### Requirement 1:
In the text on the cognitive theory of mass communication, what name does cognitive theory give to advertisers' use of exemplars in their campaigns?
### Requirement 2:
Please extend the text on the cognitive theory of mass communication with the next part, picking up after its final sentence.

--- Excerpted text Enclosed Below ---

About the Cognitive Theory of Mass Communication

About the Cognitive Theory of Mass Communication thumbnail
About the Cognitive Theory of Mass Communication

Mass communication is something we're all affected by in one way, or another. Directly, or indirectly, information transmitted by today's communication mediums shape and direct a society's expectations and behaviors. The impacts of mass communication exert a cognitive effect on us as individuals, and as a social group. The cognitive theory examines how repeated exposure to the media changes human behavior.

  1. Identification

    • Values--both personal and societal--are the focus within the cognitive theory of mass communication. The methods used to relay information are based on how values are formed, structured and directed within our minds. Research within psychology, marketing and communications all combine to give us an understanding of how media interacts with a society's value system. Based on structured methods that work on values, attitudes, emotions and behavior, the effects of mass communication can be pre-determined, and put to use.

    Features

    • A person's value system is built on pre-learned patterns of how to identify people and things in her environment, and how to interact with them. Patterns that carry an emotional overtone have the most impact on a person's value system. Cognitive theory refers to these patterns as Exemplars. These are the building blocks that make up a value system. Exemplars represent accumulated information blocks within a person's psychological make-up.
      Mass communication mediums like television and newspapers affect us on a daily basis. Cognitive theory views the information passed along through these sources as seeded with exemplars. Over a period of years, or decades, the media's portrayal of exemplars becomes a means by which value systems can be changed.

    Function

    • Media advertisers make use of exemplars within their advertising campaigns. Cognitive theory calls this the Priming method. Based on what's called a Landscape Model, advertisers can determine where best to promote a product within a television show, a newspaper, or a movie. Product placement within the framework of a story is based on where the product will most impact the viewers.

--- End of Enclosed Excerpted text ---
--- Data shown Enclosed Below ---

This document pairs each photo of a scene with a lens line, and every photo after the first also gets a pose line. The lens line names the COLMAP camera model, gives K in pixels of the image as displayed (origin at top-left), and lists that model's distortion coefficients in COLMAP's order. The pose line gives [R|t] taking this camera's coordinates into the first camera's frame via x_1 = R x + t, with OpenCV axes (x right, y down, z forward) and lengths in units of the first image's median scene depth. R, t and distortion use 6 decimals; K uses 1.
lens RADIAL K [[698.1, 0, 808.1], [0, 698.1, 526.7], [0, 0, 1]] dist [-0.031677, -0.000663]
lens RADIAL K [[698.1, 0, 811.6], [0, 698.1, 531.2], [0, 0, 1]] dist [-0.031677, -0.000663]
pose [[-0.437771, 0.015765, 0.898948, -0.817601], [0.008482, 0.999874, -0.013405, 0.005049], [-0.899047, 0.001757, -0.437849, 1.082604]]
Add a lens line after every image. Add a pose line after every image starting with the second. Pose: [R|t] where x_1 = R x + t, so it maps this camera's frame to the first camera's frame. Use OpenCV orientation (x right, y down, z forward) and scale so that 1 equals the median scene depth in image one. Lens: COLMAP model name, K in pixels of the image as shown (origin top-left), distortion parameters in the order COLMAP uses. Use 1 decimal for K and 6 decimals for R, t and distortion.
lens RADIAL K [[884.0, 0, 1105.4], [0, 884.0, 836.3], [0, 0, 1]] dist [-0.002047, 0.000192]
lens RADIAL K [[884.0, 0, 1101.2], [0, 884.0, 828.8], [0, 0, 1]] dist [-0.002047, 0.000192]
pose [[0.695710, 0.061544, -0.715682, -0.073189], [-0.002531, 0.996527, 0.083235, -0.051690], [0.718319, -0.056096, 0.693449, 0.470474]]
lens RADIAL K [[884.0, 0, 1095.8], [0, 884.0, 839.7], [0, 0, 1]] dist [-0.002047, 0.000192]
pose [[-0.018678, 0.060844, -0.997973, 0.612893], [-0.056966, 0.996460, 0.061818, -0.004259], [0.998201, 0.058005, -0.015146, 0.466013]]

--- End of Enclosed Data shown ---

### Task response 1:
The Priming method.

### Task response 2:
      In the case of movies, or sitcoms, the actors, situations and storylines we identify with become exemplars. Over the course of years, they become incorporated into our behavior patterns, and ultimately, our value systems. Mass communication, within this context, becomes a symbolic message that's used to alter our mental models.

    Significance

    • Albert Bandura, a prominent psychologist throughout the 1960s, 1970s and 1980s, and the founder of social cognitive theory, is quoted as saying: "TV is the source of the most broadly shared images and messages in history. It is the mainstream of the common symbolic environment into which our children are born and in which we all live out our lives."
      The effects of mass communication on the individual are seen as easily cultivated over years and years of exposure to the media. The effect of this long term exposure takes the shape of a worldview--or perspective--held by the individuals that make up a society. This principle is called the Heuristic Processing Model of Cultivation Effects. Not unlike the emotional overtones contained within exemplars, the heuristic model regards the media's use of emotionally charged information, or stories, as a way to effect how a person forms judgements about people, and situations.

    Considerations

    • Albert Bandura's theory on the cognitive effects of mass communication provides an understanding of how the media affects social change within a society. Symbolic communications--exemplars, priming, and cultivation--work as a subtext within the information conveyed to us through mass communication. By reproducing the events of our everyday lives, media becomes a social model, able to influence our ideas, values and behaviors; and ultimately, the society we live in.